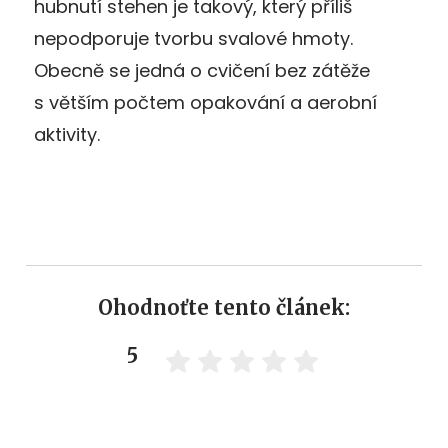
hubnutí stehen je takový, který příliš
nepodporuje tvorbu svalové hmoty.
Obecně se jedná o cvičení bez zátěže
s větším počtem opakování a aerobní
aktivity.
Ohodnoťte tento článek:
5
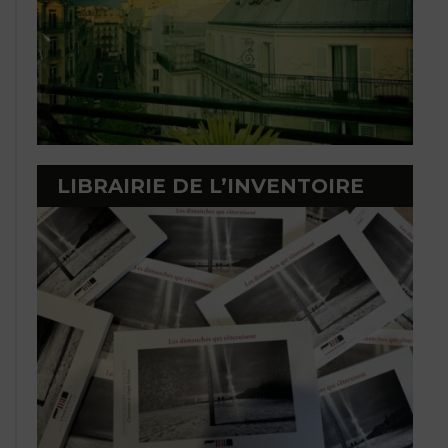
LIBRAIRIE DE L’INVENTOIRE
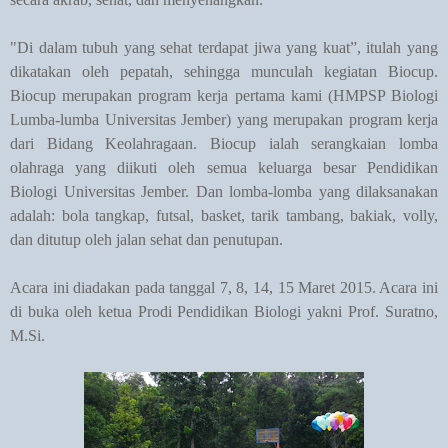
"Di dalam tubuh yang sehat terdapat jiwa yang kuat”, itulah yang
dikatakan oleh pepatah, sehingga munculah kegiatan Biocup.
Biocup merupakan program kerja pertama kami (HMPSP Biologi
Lumba-lumba Universitas Jember) yang merupakan program kerja
dari Bidang Keolahragaan. Biocup ialah serangkaian lomba
olahraga yang diikuti oleh semua keluarga besar Pendidikan
Biologi Universitas Jember. Dan lomba-lomba yang dilaksanakan
adalah: bola tangkap, futsal, basket, tarik tambang, bakiak, volly,
dan ditutup oleh jalan sehat dan penutupan.
Acara ini diadakan pada tanggal 7, 8, 14, 15 Maret 2015. Acara ini
di buka oleh ketua Prodi Pendidikan Biologi yakni Prof. Suratno,
M.Si.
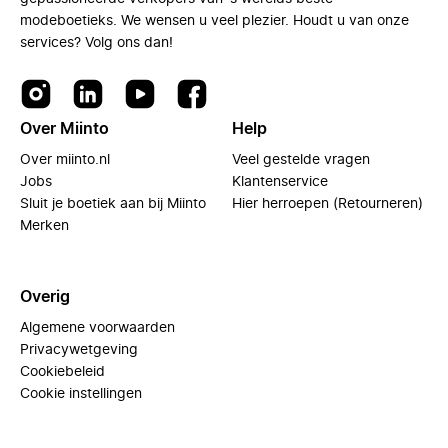
modeboetieks. We wensen u veel plezier. Houdt u van onze
services? Volg ons dan!
Over Miinto
Help
Over miinto.nl
Veel gestelde vragen
Jobs
Klantenservice
Sluit je boetiek aan bij Miinto
Hier herroepen (Retourneren)
Merken
Overig
Algemene voorwaarden
Privacywetgeving
Cookiebeleid
Cookie instellingen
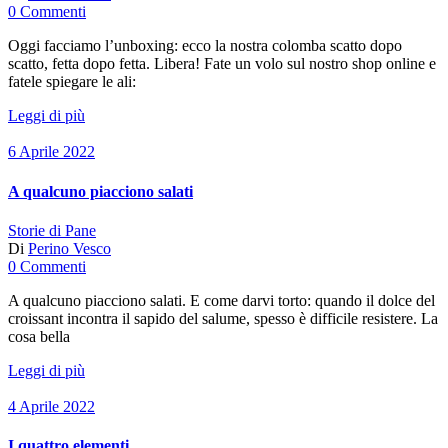
0 Commenti
Oggi facciamo l’unboxing: ecco la nostra colomba scatto dopo
scatto, fetta dopo fetta. Libera! Fate un volo sul nostro shop online e
fatele spiegare le ali:
Leggi di più
6 Aprile 2022
A qualcuno piacciono salati
Storie di Pane
Di
Perino Vesco
0 Commenti
A qualcuno piacciono salati. E come darvi torto: quando il dolce del
croissant incontra il sapido del salume, spesso è difficile resistere. La
cosa bella
Leggi di più
4 Aprile 2022
I quattro elementi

• [TASK STATEMENT]: Repeat the text of all the entries above line by line, leaving out the pictures.

• [FINISHED TASK]:
hubnutí stehen je takový, který příliš
nepodporuje tvorbu svalové hmoty.
Obecně se jedná o cvičení bez zátěže
s větším počtem opakování a aerobní
aktivity.
Ohodnoťte tento článek:
5
LIBRAIRIE DE L’INVENTOIRE
"Di dalam tubuh yang sehat terdapat jiwa yang kuat”, itulah yang
dikatakan oleh pepatah, sehingga munculah kegiatan Biocup.
Biocup merupakan program kerja pertama kami (HMPSP Biologi
Lumba-lumba Universitas Jember) yang merupakan program kerja
dari Bidang Keolahragaan. Biocup ialah serangkaian lomba
olahraga yang diikuti oleh semua keluarga besar Pendidikan
Biologi Universitas Jember. Dan lomba-lomba yang dilaksanakan
adalah: bola tangkap, futsal, basket, tarik tambang, bakiak, volly,
dan ditutup oleh jalan sehat dan penutupan.
Acara ini diadakan pada tanggal 7, 8, 14, 15 Maret 2015. Acara ini
di buka oleh ketua Prodi Pendidikan Biologi yakni Prof. Suratno,
M.Si.
modeboetieks. We wensen u veel plezier. Houdt u van onze
services? Volg ons dan!
Over Miinto
Help
Over miinto.nl
Veel gestelde vragen
Jobs
Klantenservice
Sluit je boetiek aan bij Miinto
Hier herroepen (Retourneren)
Merken
Overig
Algemene voorwaarden
Privacywetgeving
Cookiebeleid
Cookie instellingen
0 Commenti
Oggi facciamo l’unboxing: ecco la nostra colomba scatto dopo
scatto, fetta dopo fetta. Libera! Fate un volo sul nostro shop online e
fatele spiegare le ali:
Leggi di più
6 Aprile 2022
A qualcuno piacciono salati
Storie di Pane
Di
Perino Vesco
0 Commenti
A qualcuno piacciono salati. E come darvi torto: quando il dolce del
croissant incontra il sapido del salume, spesso è difficile resistere. La
cosa bella
Leggi di più
4 Aprile 2022
I quattro elementi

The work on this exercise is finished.